Con la gestione di Ian Nonnis questa storica stazione sarda si è decisamente messa in luce negli ultimi anni
e per un certo periodo ha potuto avvalersi anche del canale televisivo DTT che con tenacia ha alla fine ottenuto (in tutta la regione).
Ma oggi quel canale è passato invece prima a Radio Sardegna Tv e adesso a Radio Onda Sarda Tv,
per supportare nel modo migliore il lancio della seconda rete del gruppo di Guspini, comunque si chiami.
Quanto alle frequenze Fm, sono ormai numerose e in questo campo Nonnis è specialista,
visto che con Super Sound si era passati nel tempo da 2 a 39 frequenze.

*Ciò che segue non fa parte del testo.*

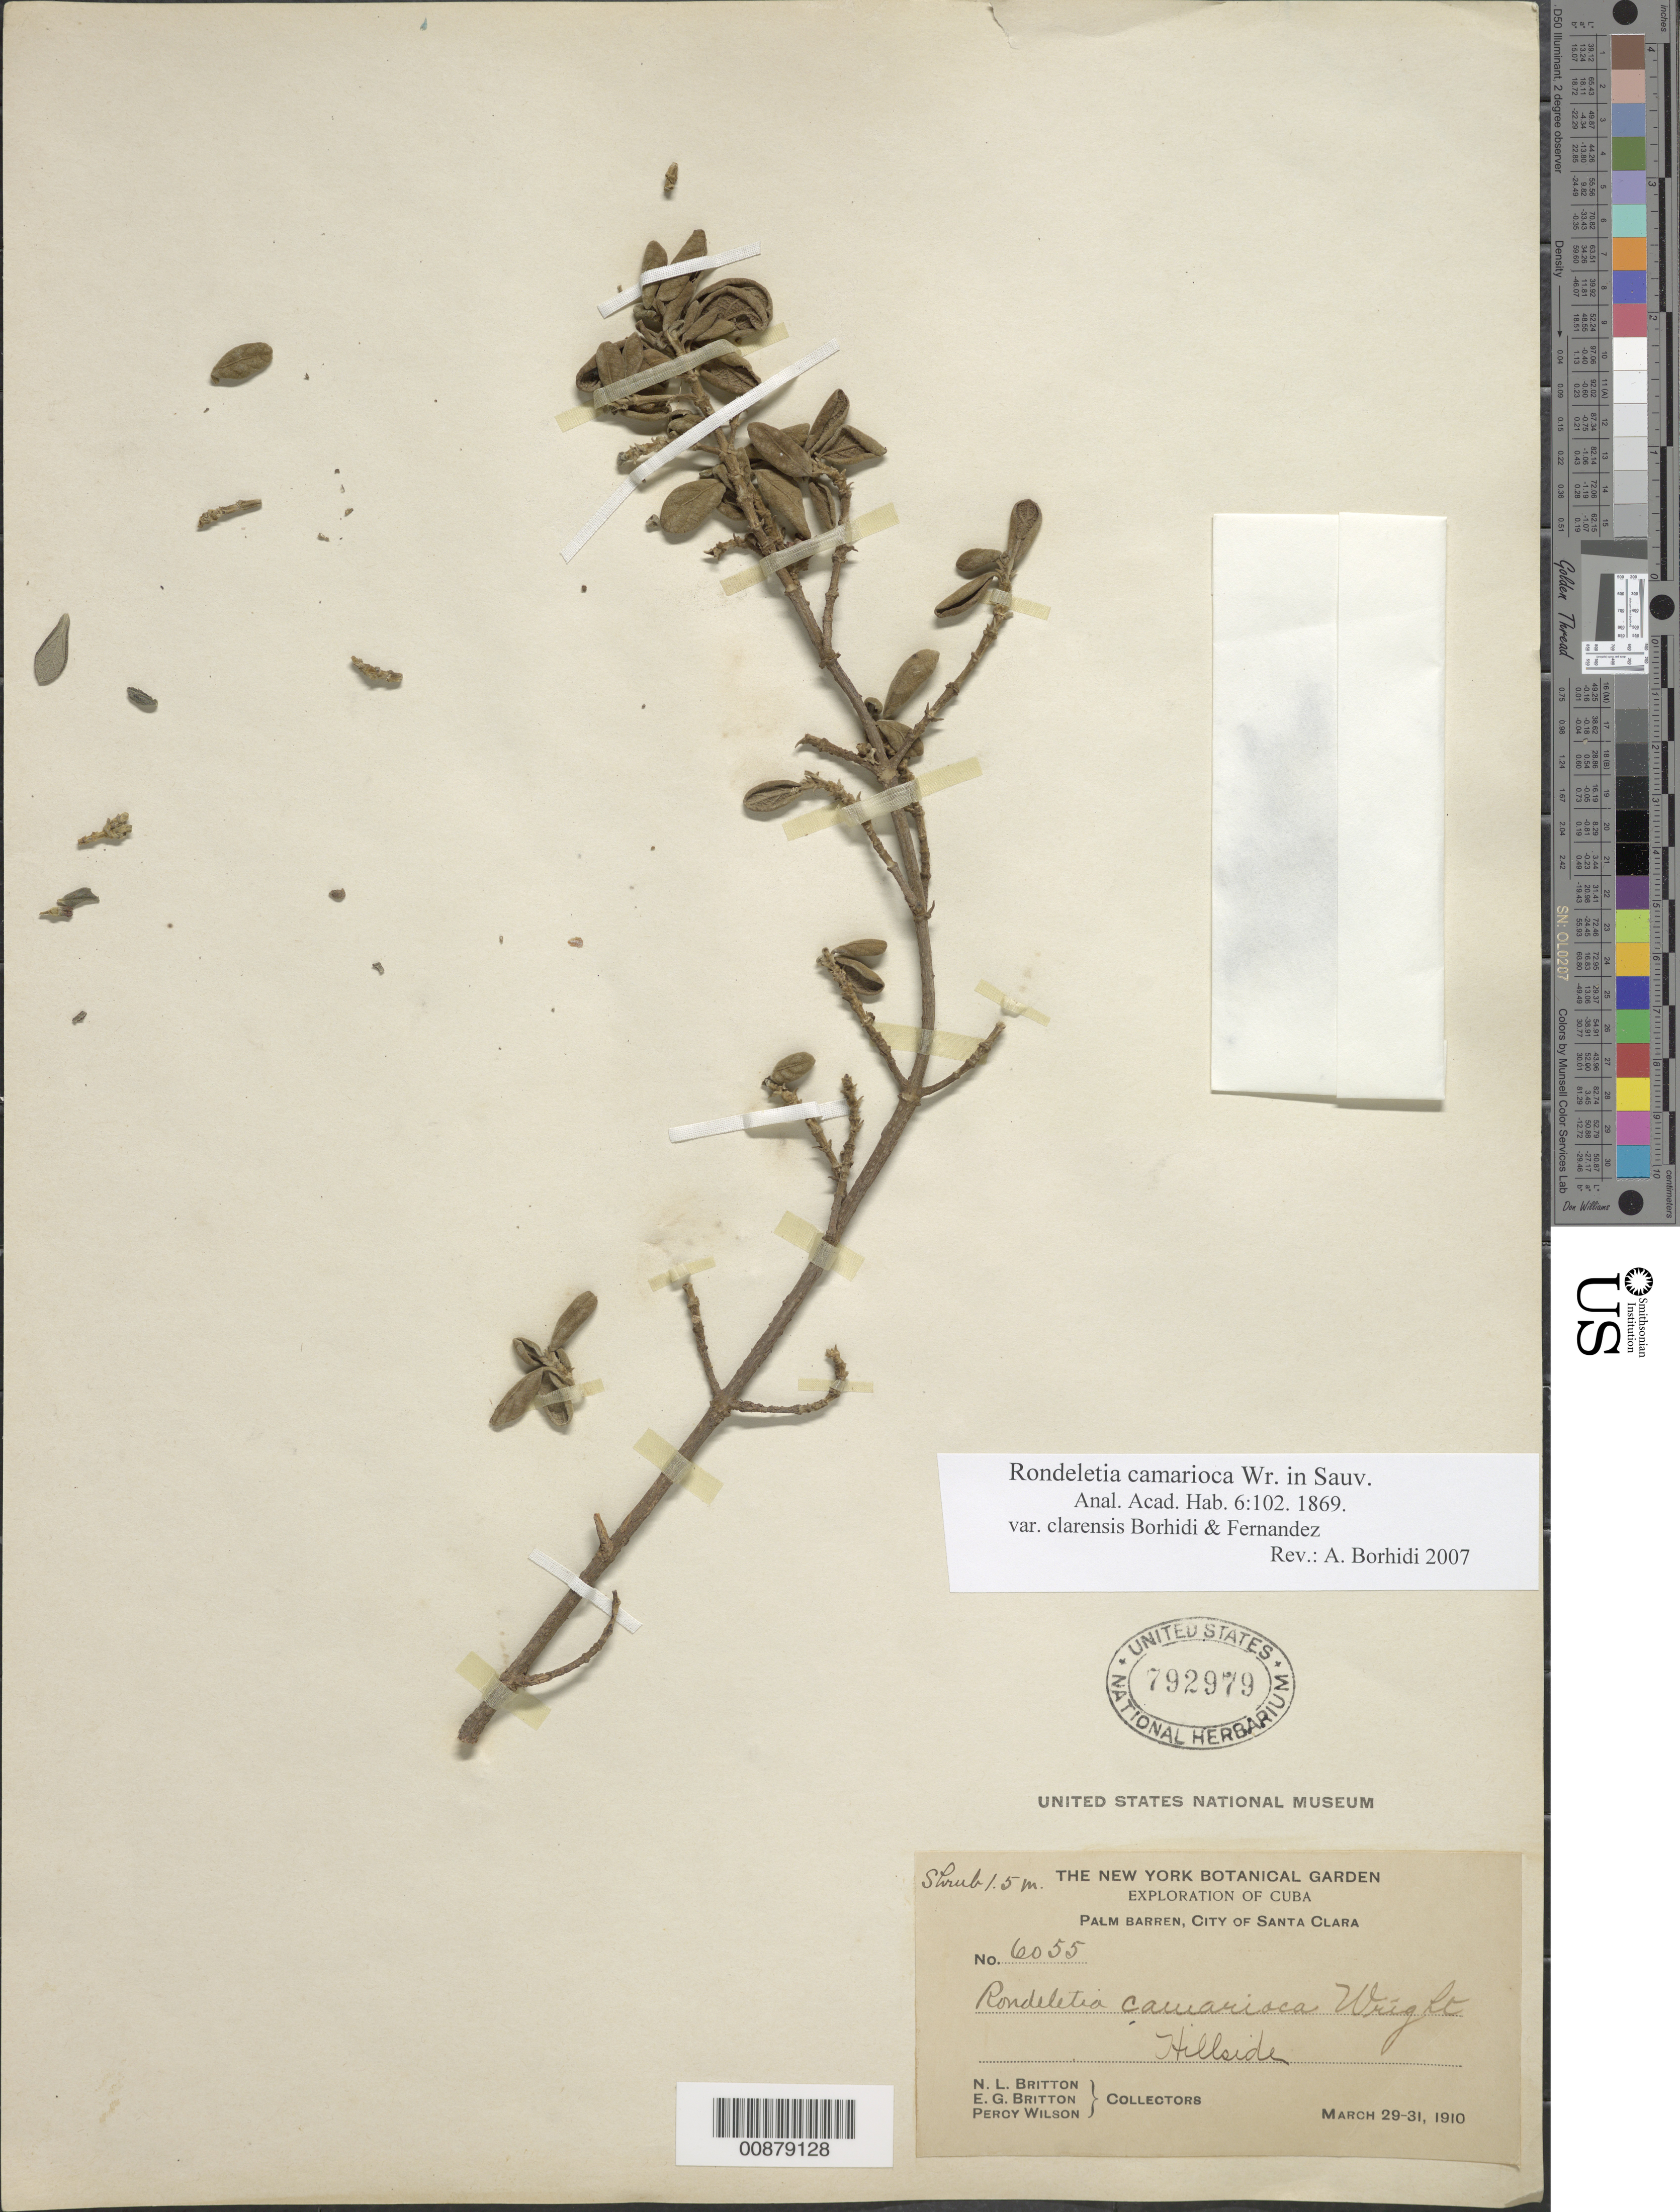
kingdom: Plantae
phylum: Tracheophyta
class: Magnoliopsida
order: Gentianales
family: Rubiaceae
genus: Rondeletia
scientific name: Rondeletia camarioca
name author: C. Wright in Sauvalle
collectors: N. Britton, E. G. Britton & P. Wilson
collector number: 6055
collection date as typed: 29 Mar 1910 to 31 Mar 1910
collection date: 1910-03-29/1910-03-31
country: Cuba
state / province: Santa Clara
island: Cuba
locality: City of Santa Clara, Palm Barren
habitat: Hillside.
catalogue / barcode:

Importante, in questo quadro, sembra essere stata l’acquisizione per Radio Sardegna – Onda Sarda della rete di diffusione
di quella che era stata una delle principali emittenti dell’isola, Radio Internazionale (Costa Smeralda).
Infine, Radio Iglesias è un’emittente ‘emergente’ e di successo, con alla guida Maria Antonietta Gaviano.
Si tratta di una stazione che è stata fra le prime a nascere in Sardegna, nel bel mezzo degli anni ’70,
e leggerne la storia sul sito riporta a tempi ‘eroici’, di cui a Iglesias sembrano giustamente molto fieri.
In realtà, però, la sede operativa adesso non è più ad Iglesias, nonostante il nome, ma a Sestu, località decisamente più vicina a Cagliari.
Emittente molto ben organizzata, attiva sul piano commerciale e musicale, Radio Iglesias è poi attentissima al mondo delle nuove tecnologie.
C’è molto altro nella radiofonia sarda e, come di consueto, dispiace un po’ vedere tutto ‘condensato’ da Audiradio
alla voce ‘Altra Radio’ in un 40 che forse non rende giustizia alle vivaci emittenti che operano nell’isola.